What are you reading?

A weekly look over the shoulders of our scholar-reviewers

June 3, 2010

William Poole is John Galsworthy Fellow and tutor in English, New College, Oxford, He is reading G.J. Toomer's "landmark" John Selden: A Life in Scholarship (Oxford University Press, 2009). "The most learned of English scholars, Selden has been an object of awe and wonder for more than three and a half centuries, but has proved simply too learned, too inaccessible or too obscure for even experts to form any sense of his total achievement. Thanks to this remarkable and possibly unrepeatable commentary, now we can."

Ken Smith, senior lecturer in criminology, Bucks New University, is reading Kai T. Erikson's Wayward Puritans (Wiley, 1966). "A minor sociological classic, Erikson's book is widely supposed to test Emile Durkheim's thesis that all stable societies require crime to function properly. In fact it does not do this, but is still required reading for anyone studying the sociology of religion or Max Weber's thesis on the Protestant ethic."

Peter J. Smith, reader in Renaissance literature, Nottingham Trent University, has just finished Adam Foulds' The Quickening Maze (Jonathan Cape, 2009). "Foulds' fictional biography of John Clare is set in a world of rural dispossession. Poised between Hardy's pastoral melancholy and Larkin's exquisite knowingness, it is a novel about the claustrophobia of Victorian conventionality and the visionary freedoms of 'insanity'. Plaintive and delicate, Foulds' prose style teeters on the edge of lyricism."

Tim Unwin, Ashley Watkins professor of French, University of Bristol, has been reading Anthony Sattin's A Winter on the Nile: Florence Nightingale, Gustave Flaubert and the Temptations of Egypt (Hutchinson, 2010). "In the final months of 1849, Florence Nightingale and Gustave Flaubert both travel to Egypt. In the course of parallel but separate journeys, each wrestles with their demons at a crucial moment in their destiny. Subverting the model of 'famous meetings that never took place', Sattin offers a probing assessment of two very different figures whose preoccupations are unexpectedly similar."

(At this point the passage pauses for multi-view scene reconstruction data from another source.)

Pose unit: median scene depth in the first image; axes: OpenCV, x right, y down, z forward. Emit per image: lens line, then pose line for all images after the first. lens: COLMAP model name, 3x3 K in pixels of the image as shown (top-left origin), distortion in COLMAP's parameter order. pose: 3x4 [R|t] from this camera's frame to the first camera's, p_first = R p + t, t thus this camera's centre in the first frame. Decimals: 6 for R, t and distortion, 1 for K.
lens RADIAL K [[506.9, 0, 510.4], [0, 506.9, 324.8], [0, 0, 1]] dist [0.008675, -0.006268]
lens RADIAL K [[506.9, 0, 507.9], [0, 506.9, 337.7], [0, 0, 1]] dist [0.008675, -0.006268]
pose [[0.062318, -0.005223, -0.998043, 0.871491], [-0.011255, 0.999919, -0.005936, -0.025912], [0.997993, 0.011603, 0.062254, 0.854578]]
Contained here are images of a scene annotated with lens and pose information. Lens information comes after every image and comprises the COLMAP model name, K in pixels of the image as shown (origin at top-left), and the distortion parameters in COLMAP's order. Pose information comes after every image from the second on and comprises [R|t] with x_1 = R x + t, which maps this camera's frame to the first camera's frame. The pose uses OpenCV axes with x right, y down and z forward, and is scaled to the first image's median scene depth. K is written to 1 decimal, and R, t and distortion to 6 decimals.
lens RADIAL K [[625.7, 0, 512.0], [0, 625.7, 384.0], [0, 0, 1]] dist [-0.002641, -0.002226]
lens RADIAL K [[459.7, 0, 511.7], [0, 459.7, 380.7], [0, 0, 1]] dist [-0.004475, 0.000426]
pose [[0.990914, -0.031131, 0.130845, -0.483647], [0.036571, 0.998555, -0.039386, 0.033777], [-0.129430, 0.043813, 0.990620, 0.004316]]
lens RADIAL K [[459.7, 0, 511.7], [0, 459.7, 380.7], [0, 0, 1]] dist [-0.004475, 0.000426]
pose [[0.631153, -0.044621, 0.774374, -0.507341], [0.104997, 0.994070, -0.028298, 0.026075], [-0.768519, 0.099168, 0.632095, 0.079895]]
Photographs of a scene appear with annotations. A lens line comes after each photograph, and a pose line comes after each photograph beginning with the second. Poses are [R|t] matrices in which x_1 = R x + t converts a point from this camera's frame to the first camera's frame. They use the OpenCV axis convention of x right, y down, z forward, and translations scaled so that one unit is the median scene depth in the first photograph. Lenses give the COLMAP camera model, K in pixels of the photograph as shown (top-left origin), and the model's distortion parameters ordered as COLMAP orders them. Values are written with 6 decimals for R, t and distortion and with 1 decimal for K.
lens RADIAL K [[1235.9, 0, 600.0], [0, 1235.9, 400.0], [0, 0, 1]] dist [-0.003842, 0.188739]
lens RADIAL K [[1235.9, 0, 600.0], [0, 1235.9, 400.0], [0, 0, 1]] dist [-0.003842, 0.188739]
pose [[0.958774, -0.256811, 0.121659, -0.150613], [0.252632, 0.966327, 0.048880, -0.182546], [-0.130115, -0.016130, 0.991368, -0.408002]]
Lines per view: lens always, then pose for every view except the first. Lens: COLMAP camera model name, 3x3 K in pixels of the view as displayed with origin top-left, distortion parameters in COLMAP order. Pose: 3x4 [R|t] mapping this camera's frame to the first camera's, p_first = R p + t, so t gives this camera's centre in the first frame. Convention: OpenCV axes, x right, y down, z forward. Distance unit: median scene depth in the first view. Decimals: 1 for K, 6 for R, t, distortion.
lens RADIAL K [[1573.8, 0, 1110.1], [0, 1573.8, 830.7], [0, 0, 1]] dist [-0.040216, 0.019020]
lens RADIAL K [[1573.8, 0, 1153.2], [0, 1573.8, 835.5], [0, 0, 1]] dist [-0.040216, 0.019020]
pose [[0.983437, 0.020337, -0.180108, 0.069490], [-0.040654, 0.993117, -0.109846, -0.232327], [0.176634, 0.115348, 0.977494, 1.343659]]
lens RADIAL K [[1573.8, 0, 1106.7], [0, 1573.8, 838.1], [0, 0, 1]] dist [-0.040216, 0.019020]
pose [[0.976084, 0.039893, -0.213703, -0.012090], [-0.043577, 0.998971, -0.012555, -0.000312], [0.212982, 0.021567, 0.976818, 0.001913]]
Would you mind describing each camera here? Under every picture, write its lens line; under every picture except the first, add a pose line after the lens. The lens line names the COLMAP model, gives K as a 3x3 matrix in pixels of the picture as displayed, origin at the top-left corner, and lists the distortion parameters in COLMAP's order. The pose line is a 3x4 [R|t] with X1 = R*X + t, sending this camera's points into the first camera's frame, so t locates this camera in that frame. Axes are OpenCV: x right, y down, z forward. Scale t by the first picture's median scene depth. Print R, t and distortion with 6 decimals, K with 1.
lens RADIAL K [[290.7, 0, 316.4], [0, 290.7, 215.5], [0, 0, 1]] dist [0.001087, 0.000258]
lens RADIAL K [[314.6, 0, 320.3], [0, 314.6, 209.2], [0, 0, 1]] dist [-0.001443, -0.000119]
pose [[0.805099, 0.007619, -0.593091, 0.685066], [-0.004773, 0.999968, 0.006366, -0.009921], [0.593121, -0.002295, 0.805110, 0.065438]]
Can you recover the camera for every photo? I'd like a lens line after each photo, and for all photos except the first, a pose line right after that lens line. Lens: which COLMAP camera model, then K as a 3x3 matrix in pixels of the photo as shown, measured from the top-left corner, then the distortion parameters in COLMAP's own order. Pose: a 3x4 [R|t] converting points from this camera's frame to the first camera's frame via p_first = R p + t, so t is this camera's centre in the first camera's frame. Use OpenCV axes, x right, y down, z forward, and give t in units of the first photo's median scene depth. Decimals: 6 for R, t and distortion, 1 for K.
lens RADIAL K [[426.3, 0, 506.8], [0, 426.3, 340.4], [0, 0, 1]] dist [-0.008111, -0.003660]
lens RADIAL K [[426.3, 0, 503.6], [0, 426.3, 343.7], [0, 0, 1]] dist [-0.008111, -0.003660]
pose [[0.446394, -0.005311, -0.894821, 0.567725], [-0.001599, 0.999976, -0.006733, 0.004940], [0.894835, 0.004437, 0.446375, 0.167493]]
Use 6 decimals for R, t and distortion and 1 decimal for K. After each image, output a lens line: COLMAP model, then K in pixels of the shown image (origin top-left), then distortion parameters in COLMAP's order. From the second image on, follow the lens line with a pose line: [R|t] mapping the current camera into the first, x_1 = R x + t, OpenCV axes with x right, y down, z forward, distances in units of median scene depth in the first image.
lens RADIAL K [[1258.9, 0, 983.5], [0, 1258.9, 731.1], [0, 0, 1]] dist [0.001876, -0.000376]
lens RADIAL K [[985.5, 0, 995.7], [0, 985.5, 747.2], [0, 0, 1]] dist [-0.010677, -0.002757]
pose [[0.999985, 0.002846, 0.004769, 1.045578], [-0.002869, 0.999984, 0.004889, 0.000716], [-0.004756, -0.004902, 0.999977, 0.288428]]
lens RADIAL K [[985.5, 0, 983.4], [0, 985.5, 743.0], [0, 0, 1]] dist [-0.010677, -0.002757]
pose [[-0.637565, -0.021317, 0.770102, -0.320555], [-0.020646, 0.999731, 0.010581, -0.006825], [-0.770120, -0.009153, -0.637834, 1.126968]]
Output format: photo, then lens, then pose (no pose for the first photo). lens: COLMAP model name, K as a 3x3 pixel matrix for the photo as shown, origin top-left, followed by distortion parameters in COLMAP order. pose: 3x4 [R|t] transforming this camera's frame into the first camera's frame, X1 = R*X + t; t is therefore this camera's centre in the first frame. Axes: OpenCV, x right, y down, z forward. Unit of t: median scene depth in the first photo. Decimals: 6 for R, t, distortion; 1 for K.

Ulrike Zitzlsperger is senior lecturer in German studies, University of Exeter. She is reading Guy Walters' Berlin Games: How Hitler Stole the Olympic Dream (John Murray, 2006). "Walters traces the history of the 1936 games and their use as propaganda, but also the no-less-fascinating international implications. His book reminds the reader in a compelling way that Olympic Games are potentially always more than just a sporting event. In the light of his study, Philip Kerr's crime novel If the Dead Rise Not (Quercus, 2009), which deals with the lead-up to the event, is an entertaining variation on the same theme."